Of course there is more Mr. President. However, if you order release of just these two files in full on a well timed schedule it will play well in your favor and be an excellent counter-measure against the Pelosi lead House, the media, restoring some law and order and give a huge lift to John Bolton and Mike Pompeo’s good work.

 

Teachers Union in Solidarity with Maduro Venezuela

Chicago Tribune:

The recent trip to Venezuela by a group calling itself a Chicago Teachers Union delegation has upset some union members and expats who question the point of the tour and take issue with the group’s praise of the country’s disputed government.

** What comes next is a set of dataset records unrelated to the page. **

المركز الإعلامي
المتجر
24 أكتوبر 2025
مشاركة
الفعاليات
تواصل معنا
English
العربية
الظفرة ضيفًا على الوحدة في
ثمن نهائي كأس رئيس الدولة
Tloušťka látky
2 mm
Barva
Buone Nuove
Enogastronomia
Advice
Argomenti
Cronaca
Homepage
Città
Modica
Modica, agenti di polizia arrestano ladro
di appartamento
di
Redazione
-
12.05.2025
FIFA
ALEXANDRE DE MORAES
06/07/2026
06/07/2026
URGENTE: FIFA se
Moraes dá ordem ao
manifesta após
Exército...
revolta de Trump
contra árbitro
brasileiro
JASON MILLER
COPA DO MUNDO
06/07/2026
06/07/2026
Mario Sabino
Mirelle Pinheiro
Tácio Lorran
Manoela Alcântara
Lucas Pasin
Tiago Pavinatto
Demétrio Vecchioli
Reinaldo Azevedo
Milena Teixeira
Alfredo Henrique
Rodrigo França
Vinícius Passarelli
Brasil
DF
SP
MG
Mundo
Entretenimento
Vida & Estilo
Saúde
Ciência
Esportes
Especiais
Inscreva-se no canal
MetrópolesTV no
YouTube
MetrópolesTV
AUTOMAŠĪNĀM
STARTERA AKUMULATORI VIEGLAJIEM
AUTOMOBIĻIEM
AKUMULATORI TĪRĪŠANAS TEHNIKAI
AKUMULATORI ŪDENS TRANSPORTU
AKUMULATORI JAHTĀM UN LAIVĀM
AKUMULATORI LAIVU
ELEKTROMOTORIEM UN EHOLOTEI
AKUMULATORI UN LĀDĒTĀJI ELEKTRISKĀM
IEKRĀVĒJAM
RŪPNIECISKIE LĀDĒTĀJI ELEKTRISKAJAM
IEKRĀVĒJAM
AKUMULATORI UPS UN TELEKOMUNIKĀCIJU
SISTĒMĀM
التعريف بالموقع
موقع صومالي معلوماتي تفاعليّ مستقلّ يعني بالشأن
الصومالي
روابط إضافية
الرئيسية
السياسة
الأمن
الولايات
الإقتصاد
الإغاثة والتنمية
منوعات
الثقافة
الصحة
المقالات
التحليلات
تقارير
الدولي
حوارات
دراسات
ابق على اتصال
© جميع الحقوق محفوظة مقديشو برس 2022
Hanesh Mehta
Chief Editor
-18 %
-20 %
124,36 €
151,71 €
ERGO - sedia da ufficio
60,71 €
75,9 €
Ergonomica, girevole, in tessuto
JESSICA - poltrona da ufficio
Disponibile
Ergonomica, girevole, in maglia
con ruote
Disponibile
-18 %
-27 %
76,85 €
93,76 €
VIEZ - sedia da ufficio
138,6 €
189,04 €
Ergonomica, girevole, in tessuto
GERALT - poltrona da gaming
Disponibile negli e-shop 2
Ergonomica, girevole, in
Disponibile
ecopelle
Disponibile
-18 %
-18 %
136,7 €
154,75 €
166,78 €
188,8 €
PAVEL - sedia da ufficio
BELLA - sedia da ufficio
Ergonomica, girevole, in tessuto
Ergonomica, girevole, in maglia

The four travelers, who crowdfunded the July trip under the banner of the CTU, met with Venezuelan government officials and educators, visited a commune and were featured in local media.

“We Didn’t See A Single Homeless Person”: Chicago Teacher ...

They wrote online about wanting to connect with Venezuelan teachers, students and unionists, criticized U.S. economic sanctions against the South American nation and wrote admiringly of its socialism, its communes and high literacy rates.

But critics say the group glossed over Venezuela’s ongoing political and economic crises and were excessively complimentary of President Nicolás Maduro, whose administration has been accused in recent United Nations reports of “grave” human rights violations and violence against dissenters.

“I am appalled a delegation representing themselves as CTU went to Venezuela, not to support striking teachers, not to object to human rights violations, but to go on what appears to be a state-chaperoned propaganda tour,” said Karen Moody, a teacher and union member.

And though the four travelers regularly called themselves a “CTU delegation” online, the union representing close to 25,000 people has sought to distance itself from the trip, stating the CTU did not endorse, sponsor or fund the trip.

Asked on WTTW’s “Chicago Tonight” last week about “some controversy” surrounding the excursion, union President Jesse Sharkey said: “Members go all kinds of places in the summer. This was neither an official trip nor something that was funded by the union. This is a group of people who are members of the CTU who decided to go to Venezuela.”

Yet, the official CTU Twitter account retweeted some of the group’s updates, including a blog post titled “Introduction to CTU Delegation to Venezuela.”

CTU also retweeted another post by teacher Sarah Chambers, one of the travelers and a member of the CTU executive board, which read: “While staying in #Venezuela, we didn’t see a single homeless person. USA is the richest country in the world; yet, there are homeless people everywhere. Over 17k CPS students are homeless… This is why @CTULocal1 is fighting for fair housing #CTUAgainstVezIntervention.”

When contacted by the Tribune, Chambers deferred to the group’s blog, Radical Educator Collective. The three who traveled with her — two other educators and a union organizer — did not respond to interview requests. Online, the group was clear the union wasn’t helping pay for the trip. At least 55 people donated to a GoFundMe campaign titled “Send CTU Strikers to Venezuela,” an apparent reference to their involvement in the CPS charter school strikes last school year.

For the full 5 page resolution of the Chicago Teachers Union and Venezuela, go here.